Martin looks down at his hands. His right nostril twitches. It unnerves me that he and Aubrey have the same “tell.” As with Aubrey, it means that he wants to say something, but that it is hard and he worries about how I will take it. And that, quite possibly, he’ll tell a lie instead. Except that after Next, he stopped lying. How can a person who is always right tell a lie, since everything out of his mouth has to be true?
He snorts, holds his beer can up to toast me. “Oh, Cam, you could always see right through me, couldn’t you?”
“No. I could never do that.”
“Well, it’s true that I did want to get Aubrey as much money as possible as fast as I could before I left Next, but also …” He drops the searing laser gaze he’d learned in Next and stares at the beer in his hand as if he were trying to remember what its function is, and mumbles something I can’t hear. His voice has softened back to the one I knew before Next entered his life and turned him into a blowhard assh
ole.
“What? I didn’t catch that. What did you say?”
He looks back up at me. “I said I gave my daughter the money because I wanted her to like me.”
The barometric pressure seems to drop just as it does in my classroom when I tell the truth, and all I can say is, “Oh.”
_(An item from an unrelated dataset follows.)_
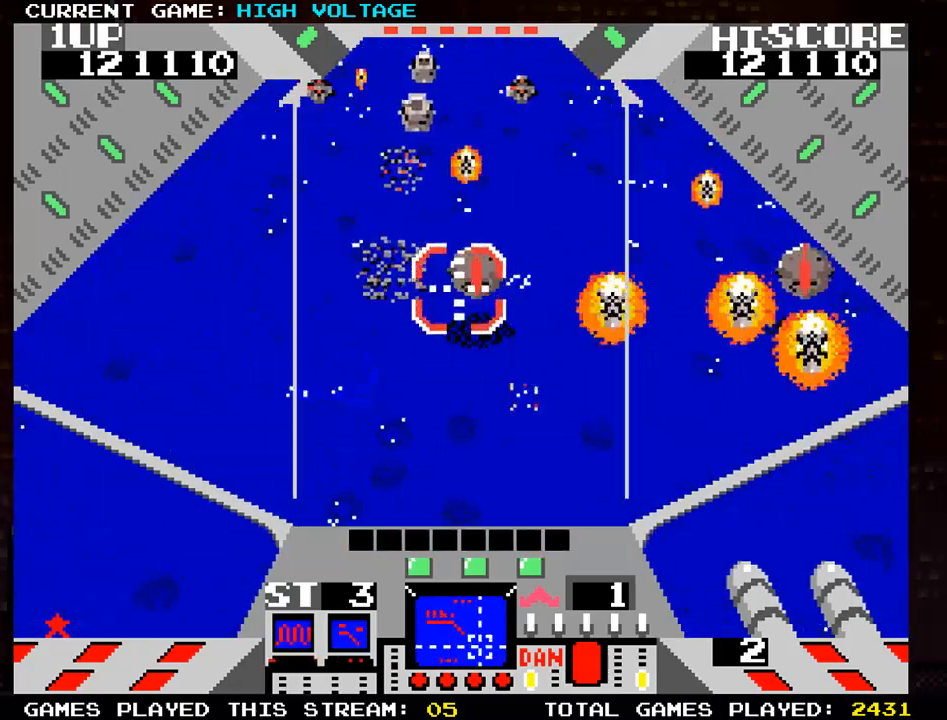
{"buttons": ["SQUARE"], "left_stick": "up-left", "events": [[17, "SQUARE", "down"], [33, "left_stick", "up-right"], [233, "left_stick", "left"], [433, "left_stick", "up-left"]]}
“Yeah, ‘oh.’ We’d been communicating on Facebook for a few months. I really felt as if we were starting to know each other. Then right around Thanksgiving, it stopped. She wouldn’t answer any of my messages. Wouldn’t explain what was going on. We were really connecting, then it was just over. I was out. It made me frantic. You’re laughing at me again.”
“Sorry, I am so not laughing at you. This is a with-you-not-at-you laugh, believe me. I’m trying not to say, ‘Welcome to my world,’ but welcome to my world.”
For one moment we are parents together and I get a glimpse of how nice it would have been to have an ally.
Martin leans back, pushes the hair that has fallen forward out of his face. He used to be vain about his beautiful, curly hair, using more products than I ever did, arranging it just so before we went out, obsessing about which stylist cut it best. Now that it’s thin on top and what curls remain have turned the color of dry garden mulch, he no longer seems to care. Which, in many ways, is more attractive than the overtended curls were.
“Happy Aubrey’s birthday,” he says. He holds his can up. I tap mine against it.
We watch nighthawks dart jagged patterns around the crime lights as they chase insects. Martin finishes his beer, places the can carefully on the porch, slaps his palms against the top of his thighs like a farmer about to get up and go finish the plowing, and asks, “You want to tell me where Aubrey is?”